Quand réduire la voilure des lits Covid? Quand "réarmer" l'offre de soins non-Covid? "C'est une dynamique de flux permanente" qui comprend "sa part d'incertitude et de risques", assume le professeur, confronté à "une crise hors cadre, pour laquelle on n'était pas préparé".
- Patients immuno-déprimés -
L'enjeu pour les soignants est aujourd'hui de convaincre les malades, notamment ceux qui souffrent de pathologies chroniques, de retrouver le chemin de Saint-Louis, fondé au début du XVIIe siècle pour isoler les malades contagieux après plusieurs épidémies de peste à Paris.
"Des patients à qui l'ont dit qu'il faudrait qu'on les voie ne souhaitent pas venir car ils ont peur et ne veulent pas sortir de chez eux", s'inquiète la pneumologue Anne Bergeron-Lafaurie.
L'établissement, spécialisé dans la cancérologie, la dermatologie, l'hématologie et les greffes de reins ou de moelle osseuse, "accueille beaucoup de patients immuno-déprimés, donc nous avons une vigilance particulière", explique Micheline Thégat-Le Cam, en charge des équipes opérationnelles d'hygiène.
Pour regagner leur confiance, Saint-Louis s'est réorganisé pour "renforcer la sécurité de la prise en charge", ajoute-t-elle.
A l'entrée de l'hôpital, un circuit sépare les arrivants et les sortants. Des bénévoles, issus du service civique et du personnel navigant d'Air France, vérifient que les visiteurs portent bien leurs masques et se lavent correctement les mains au gel hydroalcoolique.

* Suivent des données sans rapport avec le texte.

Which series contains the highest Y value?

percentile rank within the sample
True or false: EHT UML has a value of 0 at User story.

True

La conversion d'une unité Covid - une trentaine de lits - en une unité classique suit également un protocole strict qui dure une petite semaine.
Au troisième étage, Jocelyne Digendakumana et Marcelle Tchamba, deux aides-soignantes, achèvent le bionettoyage d'une chambre qui doit être réaffectée dans quelques jours à son service d'origine, l'urologie. La moindre petite surface du lit est désinfectée, les draps retirés et glissés dans un sac hermétique, puis un second.

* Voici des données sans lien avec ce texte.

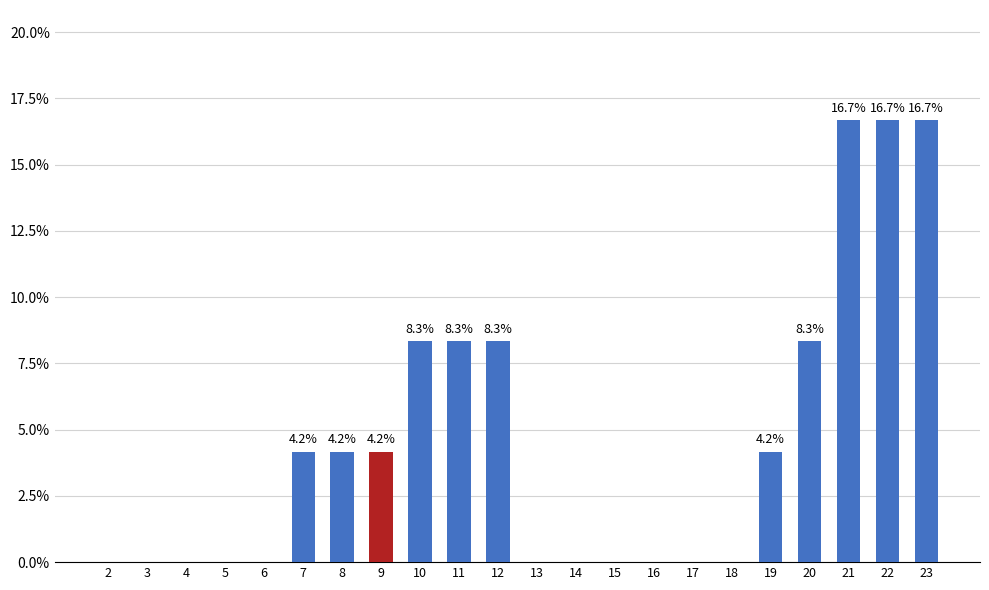

Does the chart contain stacked bars?

No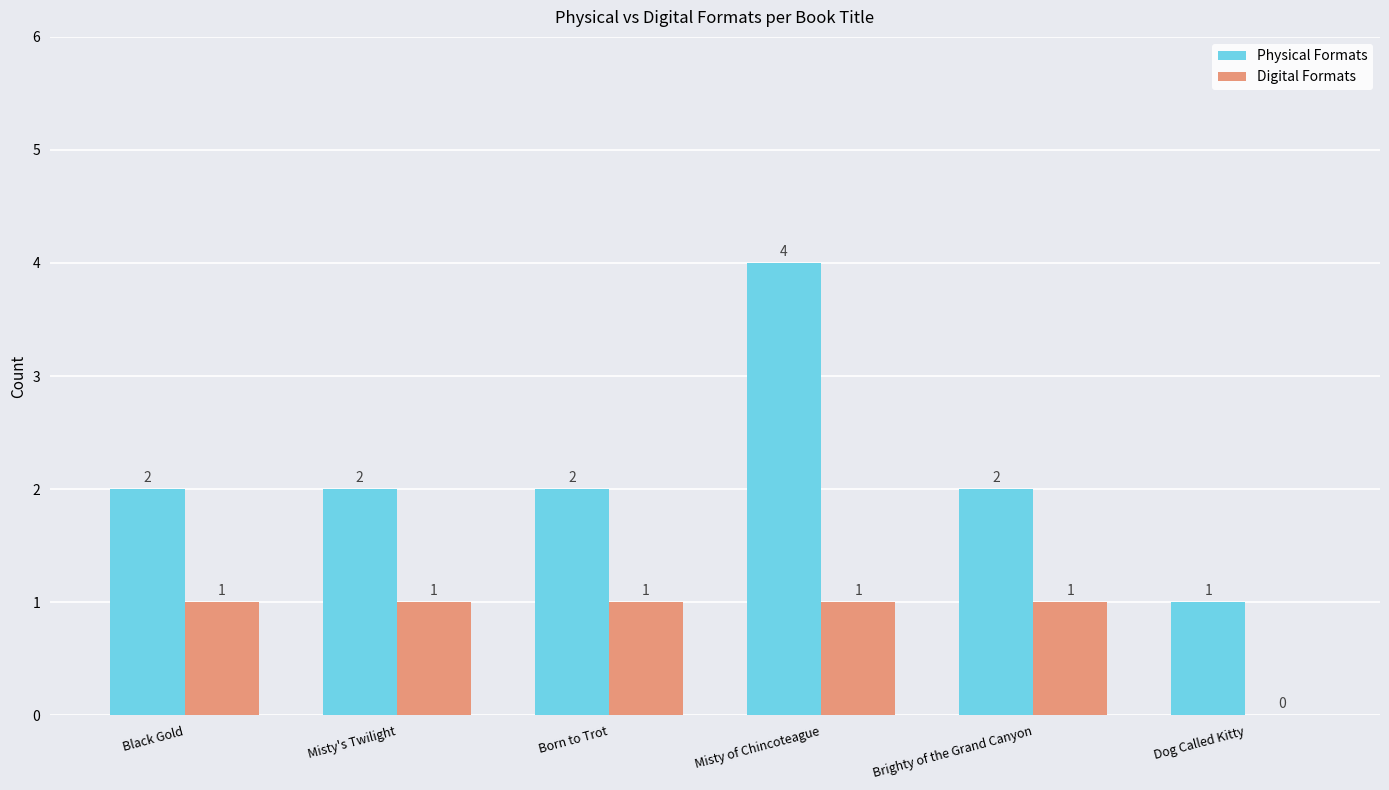

What are all the series names shown in the legend?

Physical Formats, Digital Formats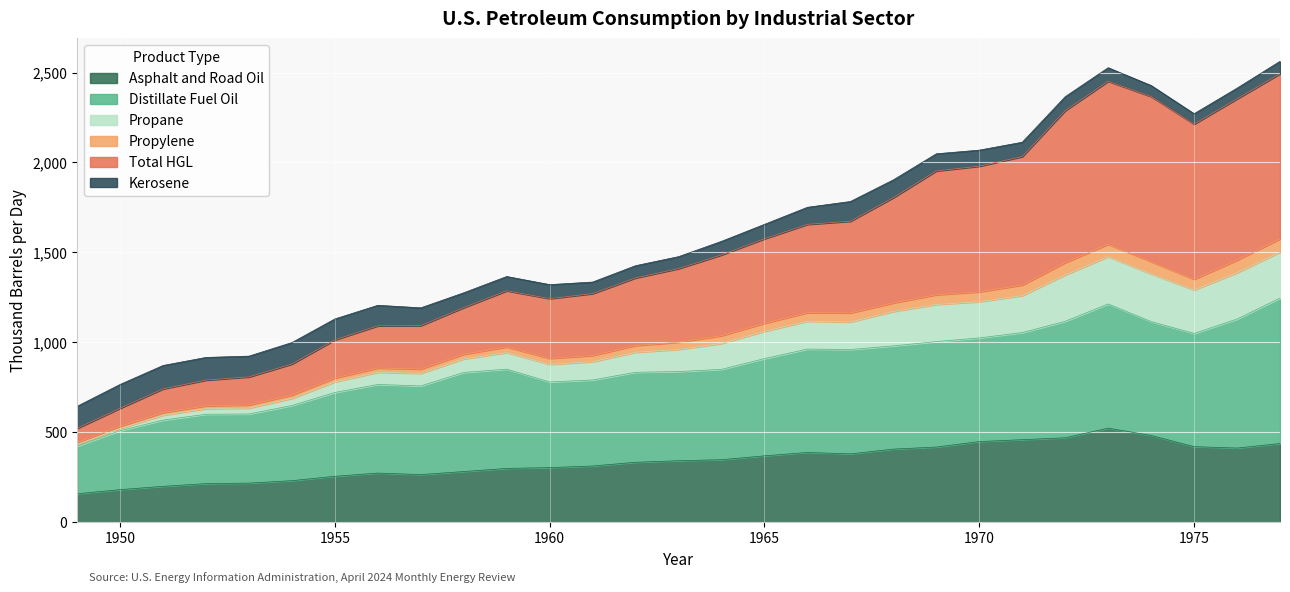

What is the lowest value of the Asphalt and Road Oil series?

156.7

Dans une pièce voisine, deux hommes font vrombir un puissant extracteur d'air pour ventiler chaque recoin, jusqu'au faux-plafond. Tout le matériel a été placé en quarantaine pendant 96 heures.
"En général, on fait ça l'été, quand des lits ferment. Mais tout sortir des placards, à ce point, c'est très rare!", note Fabienne Colledani, cadre de santé.
Si la crise a mis en lumière les soignants, notamment en réanimation, le personnel d'hygiène sera "la cheville ouvrière" de l'hôpital post-covid, appuie Micheline Thégat-Le Cam.